The average account balance for SDBA plan participants as of the fourth quarter was $331,664, a 13% year-over-year increase and a 10% increase from the third quarter, according to the company. Furthermore, average account balances finished the year up 31% compared to the lows they experienced at the end of the first quarter of 2020.

Participants continue to put most of their assets into equities (35%), up from 29% in the fourth quarter of 2019. Mutual funds were the second largest holding at 31%, followed by exchange-traded funds (18%), cash (14%) and fixed income (2%).

Information technology remained the largest equity sector holding at 30%, down slightly from 31% in third quarter. Apple continues to be the top overall equity holding with 12% of the equity allocation of portfolios, followed by Tesla (7%), Amazon (6%), Microsoft (3%) and Berkshire Hathaway (1%).

Allocations to mutual funds remained consistent throughout 2020, with the largest allocations (32%) going to large-cap funds, followed by taxable bond (20%) and international (16%) funds.
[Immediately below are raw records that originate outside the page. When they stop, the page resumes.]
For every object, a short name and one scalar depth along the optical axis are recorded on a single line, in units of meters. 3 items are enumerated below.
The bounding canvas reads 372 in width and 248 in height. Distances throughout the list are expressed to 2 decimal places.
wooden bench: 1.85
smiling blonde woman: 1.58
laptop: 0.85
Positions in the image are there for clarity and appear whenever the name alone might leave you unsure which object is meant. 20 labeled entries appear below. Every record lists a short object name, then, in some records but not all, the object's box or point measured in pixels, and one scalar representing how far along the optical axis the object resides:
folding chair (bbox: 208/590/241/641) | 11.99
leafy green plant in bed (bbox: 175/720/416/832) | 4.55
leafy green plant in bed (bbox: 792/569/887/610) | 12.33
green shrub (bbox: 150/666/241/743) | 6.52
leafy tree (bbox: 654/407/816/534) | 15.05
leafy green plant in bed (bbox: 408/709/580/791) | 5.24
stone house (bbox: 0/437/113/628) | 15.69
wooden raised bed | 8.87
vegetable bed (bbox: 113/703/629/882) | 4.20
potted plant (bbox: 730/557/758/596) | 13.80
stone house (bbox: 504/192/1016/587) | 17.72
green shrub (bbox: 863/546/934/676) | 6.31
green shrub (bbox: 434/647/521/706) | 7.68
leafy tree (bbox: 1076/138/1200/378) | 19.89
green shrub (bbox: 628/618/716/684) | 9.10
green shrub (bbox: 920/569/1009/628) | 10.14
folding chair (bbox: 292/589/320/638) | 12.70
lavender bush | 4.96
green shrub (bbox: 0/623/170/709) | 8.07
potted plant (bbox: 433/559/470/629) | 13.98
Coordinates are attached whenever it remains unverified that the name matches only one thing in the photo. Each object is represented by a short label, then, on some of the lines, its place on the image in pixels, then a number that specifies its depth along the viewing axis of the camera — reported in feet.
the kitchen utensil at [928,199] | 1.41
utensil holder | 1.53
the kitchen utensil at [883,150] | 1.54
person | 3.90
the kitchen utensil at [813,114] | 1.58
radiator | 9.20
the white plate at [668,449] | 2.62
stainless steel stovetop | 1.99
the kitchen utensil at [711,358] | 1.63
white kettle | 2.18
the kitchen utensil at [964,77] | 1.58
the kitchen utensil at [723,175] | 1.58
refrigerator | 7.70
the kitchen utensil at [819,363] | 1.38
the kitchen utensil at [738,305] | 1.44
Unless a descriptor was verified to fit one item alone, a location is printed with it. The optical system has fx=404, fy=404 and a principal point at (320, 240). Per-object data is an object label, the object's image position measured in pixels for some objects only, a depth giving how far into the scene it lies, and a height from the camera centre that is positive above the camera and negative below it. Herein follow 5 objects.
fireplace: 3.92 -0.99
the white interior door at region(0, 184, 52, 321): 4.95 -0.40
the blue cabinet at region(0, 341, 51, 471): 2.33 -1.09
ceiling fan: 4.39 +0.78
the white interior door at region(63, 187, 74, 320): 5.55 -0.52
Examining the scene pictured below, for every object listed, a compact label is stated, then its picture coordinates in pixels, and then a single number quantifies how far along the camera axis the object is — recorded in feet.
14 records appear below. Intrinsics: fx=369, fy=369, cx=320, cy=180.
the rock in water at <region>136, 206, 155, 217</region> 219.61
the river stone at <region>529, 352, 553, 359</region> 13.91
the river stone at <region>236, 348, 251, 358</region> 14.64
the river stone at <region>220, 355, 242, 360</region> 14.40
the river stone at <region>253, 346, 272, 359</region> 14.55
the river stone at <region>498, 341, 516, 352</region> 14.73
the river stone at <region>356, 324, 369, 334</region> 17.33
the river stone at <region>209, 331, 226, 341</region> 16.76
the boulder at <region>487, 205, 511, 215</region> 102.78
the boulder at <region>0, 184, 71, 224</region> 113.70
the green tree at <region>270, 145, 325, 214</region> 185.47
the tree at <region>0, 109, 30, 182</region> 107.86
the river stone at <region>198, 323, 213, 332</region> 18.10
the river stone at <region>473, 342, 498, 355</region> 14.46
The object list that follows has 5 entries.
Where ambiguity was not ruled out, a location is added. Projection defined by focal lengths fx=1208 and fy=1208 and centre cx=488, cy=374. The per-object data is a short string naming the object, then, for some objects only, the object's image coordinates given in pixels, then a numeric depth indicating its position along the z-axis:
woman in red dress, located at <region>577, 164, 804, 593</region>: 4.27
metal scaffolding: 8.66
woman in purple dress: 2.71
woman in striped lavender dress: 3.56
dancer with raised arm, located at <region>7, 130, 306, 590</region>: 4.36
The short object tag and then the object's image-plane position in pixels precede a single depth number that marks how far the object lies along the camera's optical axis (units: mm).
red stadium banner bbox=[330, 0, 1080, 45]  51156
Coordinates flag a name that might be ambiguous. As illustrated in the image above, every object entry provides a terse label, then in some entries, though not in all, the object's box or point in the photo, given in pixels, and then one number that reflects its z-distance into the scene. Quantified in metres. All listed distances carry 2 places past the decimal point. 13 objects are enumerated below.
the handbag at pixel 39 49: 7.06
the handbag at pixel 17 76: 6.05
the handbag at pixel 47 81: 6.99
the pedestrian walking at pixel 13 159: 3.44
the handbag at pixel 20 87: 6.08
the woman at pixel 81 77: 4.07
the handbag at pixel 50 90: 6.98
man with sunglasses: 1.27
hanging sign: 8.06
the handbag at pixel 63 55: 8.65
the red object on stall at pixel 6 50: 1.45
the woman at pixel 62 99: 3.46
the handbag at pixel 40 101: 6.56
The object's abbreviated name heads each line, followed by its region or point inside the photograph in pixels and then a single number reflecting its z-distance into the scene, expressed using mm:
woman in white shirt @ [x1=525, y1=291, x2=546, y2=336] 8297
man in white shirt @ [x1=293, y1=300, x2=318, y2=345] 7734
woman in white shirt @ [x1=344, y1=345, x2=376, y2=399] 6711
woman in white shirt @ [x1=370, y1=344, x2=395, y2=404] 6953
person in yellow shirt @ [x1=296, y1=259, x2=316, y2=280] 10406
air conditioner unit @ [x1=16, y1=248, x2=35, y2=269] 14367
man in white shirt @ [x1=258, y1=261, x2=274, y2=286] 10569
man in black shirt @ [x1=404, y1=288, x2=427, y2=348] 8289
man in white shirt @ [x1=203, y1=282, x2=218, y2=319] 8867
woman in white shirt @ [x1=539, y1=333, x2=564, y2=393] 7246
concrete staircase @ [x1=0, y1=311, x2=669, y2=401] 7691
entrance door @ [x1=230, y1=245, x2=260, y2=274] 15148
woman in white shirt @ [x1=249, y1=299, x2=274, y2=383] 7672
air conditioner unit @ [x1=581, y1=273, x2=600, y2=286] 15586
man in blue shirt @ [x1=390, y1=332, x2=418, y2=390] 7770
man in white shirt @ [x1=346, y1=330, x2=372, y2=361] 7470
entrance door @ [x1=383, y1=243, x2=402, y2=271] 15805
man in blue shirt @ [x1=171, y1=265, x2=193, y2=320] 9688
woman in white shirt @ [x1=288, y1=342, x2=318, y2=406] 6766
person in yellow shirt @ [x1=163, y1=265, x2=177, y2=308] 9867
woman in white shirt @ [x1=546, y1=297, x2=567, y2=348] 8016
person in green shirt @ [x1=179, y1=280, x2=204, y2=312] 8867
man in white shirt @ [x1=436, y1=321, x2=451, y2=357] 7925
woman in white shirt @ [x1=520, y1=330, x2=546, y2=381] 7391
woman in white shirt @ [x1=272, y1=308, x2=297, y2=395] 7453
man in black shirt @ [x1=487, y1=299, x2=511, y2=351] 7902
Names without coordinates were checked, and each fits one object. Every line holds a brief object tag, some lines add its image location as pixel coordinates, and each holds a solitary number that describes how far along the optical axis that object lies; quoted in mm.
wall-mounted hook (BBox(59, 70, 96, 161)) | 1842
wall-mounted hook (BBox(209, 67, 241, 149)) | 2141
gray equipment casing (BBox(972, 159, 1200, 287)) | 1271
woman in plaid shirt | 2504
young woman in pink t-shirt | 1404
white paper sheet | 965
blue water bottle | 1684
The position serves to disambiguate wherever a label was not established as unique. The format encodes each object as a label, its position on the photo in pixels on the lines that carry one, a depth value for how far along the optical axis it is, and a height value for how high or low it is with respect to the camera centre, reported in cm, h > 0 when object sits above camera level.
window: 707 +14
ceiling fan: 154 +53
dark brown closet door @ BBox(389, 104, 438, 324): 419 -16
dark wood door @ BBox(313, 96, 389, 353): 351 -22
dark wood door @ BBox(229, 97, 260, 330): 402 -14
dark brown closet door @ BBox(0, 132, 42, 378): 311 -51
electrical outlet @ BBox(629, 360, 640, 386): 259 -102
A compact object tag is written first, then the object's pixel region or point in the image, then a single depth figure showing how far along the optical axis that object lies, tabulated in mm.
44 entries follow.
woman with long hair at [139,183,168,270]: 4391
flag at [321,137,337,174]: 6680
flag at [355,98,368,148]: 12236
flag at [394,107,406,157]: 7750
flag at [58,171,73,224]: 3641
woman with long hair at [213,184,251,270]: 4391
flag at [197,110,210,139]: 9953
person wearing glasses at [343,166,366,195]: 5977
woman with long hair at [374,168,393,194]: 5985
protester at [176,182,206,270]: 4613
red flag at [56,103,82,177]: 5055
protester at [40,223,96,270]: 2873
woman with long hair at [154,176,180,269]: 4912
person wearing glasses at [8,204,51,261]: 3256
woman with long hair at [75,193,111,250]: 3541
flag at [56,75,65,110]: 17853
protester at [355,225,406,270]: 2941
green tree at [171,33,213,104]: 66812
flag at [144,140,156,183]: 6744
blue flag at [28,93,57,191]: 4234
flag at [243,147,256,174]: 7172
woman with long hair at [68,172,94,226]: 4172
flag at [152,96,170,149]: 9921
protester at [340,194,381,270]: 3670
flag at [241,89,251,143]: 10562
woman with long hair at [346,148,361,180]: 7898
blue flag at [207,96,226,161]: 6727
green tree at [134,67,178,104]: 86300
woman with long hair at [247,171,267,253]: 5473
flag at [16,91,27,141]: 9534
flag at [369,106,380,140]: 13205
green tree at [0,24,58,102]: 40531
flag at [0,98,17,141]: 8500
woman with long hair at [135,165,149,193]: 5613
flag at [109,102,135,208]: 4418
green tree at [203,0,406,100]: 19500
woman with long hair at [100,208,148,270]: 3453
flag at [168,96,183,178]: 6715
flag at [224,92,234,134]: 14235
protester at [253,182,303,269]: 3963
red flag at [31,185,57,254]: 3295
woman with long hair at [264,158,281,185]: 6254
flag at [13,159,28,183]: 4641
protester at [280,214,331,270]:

As for ETFs, investors allocated the most dollars to U.S. equity (49%), followed by U.S. fixed income (15%), sector ETFs (13%) and international equity (12%).

The report showed that trading volumes were mostly unchanged from the previous quarter, at an average of 13.9 trades per account in the fourth quarter, up slightly from 13.6 trades in the earlier quarter. It also noted that participants made the most trades in their equity holdings, followed by ETFs and mutual funds.

The report also showed that Gen X had the most participation in SDBA accounts with about 44%, followed by baby boomers (34%) and millennials (16%).

Boomers had the highest SDBA balances at an average of $493,129, followed by Gen X at $282,494 and millennials at $94,872.
And millennials continue to be the least interested (12%) in advised accounts. Gen X had the most advised accounts at 47%, followed by boomers (38%).

Additionally, the report noted that advised accounts hold higher average account balances compared to non-advised accounts ($517,849 versus $288,513).